20世紀ピアノ協奏曲集(Antheil/Copland/Honegger/Ravel /ミヒャエル・リシェ(p))
Antheil(1900-1959)* ピアノ協奏曲
*ポッペン/バンベルク交響楽団 ミヒャエル・リシェ(p) ARTE NOVA 74321 91014 2 1995/99年録音 300円で購入 Ravel が有名だけれど、あとはあまり聴く機会はないでしょう。こうした新しい、意欲的な録音は廉価盤ではまったくありがたい。この価格は”売れ残り処分”かな?リシェは1962年生まれのドイツの中堅〜ブッフビンダーの弟子筋ですね。正確な技巧と、知的な表現が売りだと思います。この作品に合っているかどうかは、また別な話。
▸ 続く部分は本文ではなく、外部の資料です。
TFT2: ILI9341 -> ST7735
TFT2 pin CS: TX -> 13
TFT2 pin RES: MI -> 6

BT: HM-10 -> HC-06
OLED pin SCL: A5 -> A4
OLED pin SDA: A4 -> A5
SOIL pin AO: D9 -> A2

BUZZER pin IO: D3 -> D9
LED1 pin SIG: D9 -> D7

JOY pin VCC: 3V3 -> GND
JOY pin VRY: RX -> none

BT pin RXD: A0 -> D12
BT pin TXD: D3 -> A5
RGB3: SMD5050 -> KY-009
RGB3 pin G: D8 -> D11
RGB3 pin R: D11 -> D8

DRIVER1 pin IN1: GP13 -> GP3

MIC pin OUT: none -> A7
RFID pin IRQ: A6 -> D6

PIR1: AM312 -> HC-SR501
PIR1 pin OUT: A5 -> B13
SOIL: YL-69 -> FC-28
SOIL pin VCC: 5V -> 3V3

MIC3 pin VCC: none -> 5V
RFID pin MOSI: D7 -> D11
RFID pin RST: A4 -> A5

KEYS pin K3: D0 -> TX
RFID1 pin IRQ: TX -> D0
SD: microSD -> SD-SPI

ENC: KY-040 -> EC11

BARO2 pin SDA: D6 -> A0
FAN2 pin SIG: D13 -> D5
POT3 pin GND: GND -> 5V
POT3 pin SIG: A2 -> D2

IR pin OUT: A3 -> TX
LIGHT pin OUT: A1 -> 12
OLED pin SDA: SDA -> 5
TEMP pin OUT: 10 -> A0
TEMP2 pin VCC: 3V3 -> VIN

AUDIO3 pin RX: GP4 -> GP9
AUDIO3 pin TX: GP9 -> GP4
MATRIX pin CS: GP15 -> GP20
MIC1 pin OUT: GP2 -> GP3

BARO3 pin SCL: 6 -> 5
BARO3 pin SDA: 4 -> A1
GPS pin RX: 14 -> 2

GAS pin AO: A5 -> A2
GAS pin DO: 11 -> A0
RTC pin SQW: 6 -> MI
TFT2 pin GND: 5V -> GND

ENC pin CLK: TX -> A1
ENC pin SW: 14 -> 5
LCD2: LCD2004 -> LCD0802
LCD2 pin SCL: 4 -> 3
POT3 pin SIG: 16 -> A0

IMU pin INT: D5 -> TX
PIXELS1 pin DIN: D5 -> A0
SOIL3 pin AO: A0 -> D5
ようはするに「ジャズ・テイストな作品」(む、ちょっとムリムリか?)ということか。 Antheilはアメリカの作曲家兼ピアニスト〜人呼んで不良少年(Bad Boy)。自由で気紛れ、ちょっととぼけた味わいがあって、硬派で明るいGershwin〜もっと破壊的(途中のピアノ・ソロ)な、といった印象か。(NAXOSで交響曲出ていて、ちょっと聴いてみたい)20分の単一楽章作品。ああ、好きだなこんな感じ。メロディアスなStravinsky風か。ペトルーシュカにもちょっと似ている。 Coplandは二楽章制の作品で、最初は彼らしい「亜米利加大陸の夜明け」的壮大なる景色、後は「ノリノリのジャズ」といった風景。Bernsteinにも似てまっせ・・・というより、彼が弟子だったか。 Honeggerの作品は以前から知っていて、お気に入りでした。「無機的で、ゼンマイ仕掛けのおもちゃのような曲。カチっとしたオーケストラに、調子外れに弾いたような単純な音形のピアノ。とても不思議でリリカルな味わいがあります」(ワタシ談)〜この通り。ま、ジャズじゃないね。 ラスト、有名なるRavel 。古今東西老若男女の名演犇(ひし)めいてます。それにRavel の”味”を出すのって、ある意味、無理難題中の難題でしょ。バックが正確で、羽目を外さない、ジャズのテイストからはちょっとほど遠い生真面目さ。正確だけど。一連の「20世紀のピアノ協奏曲」の流れとして聴けば、違和感なく楽しめるかも。 この作品には独特の香り、みたいなものが必要でしょ。方向は外していないし、作品の姿もわかりやすい。ピアノの音色もクールで、技術的になんの不足もなし。オーケストラだって美しい。でも、それだけで解決されるような作品でもない・・・彼の個性はHoneggerで一番生かされ、Antheilの「抑制ある破壊」的演奏でも効果充分です。録音はとても良好。 「企画もの」としての完成度は高いと思いました。(2003年11月28日) * 続編も出ました。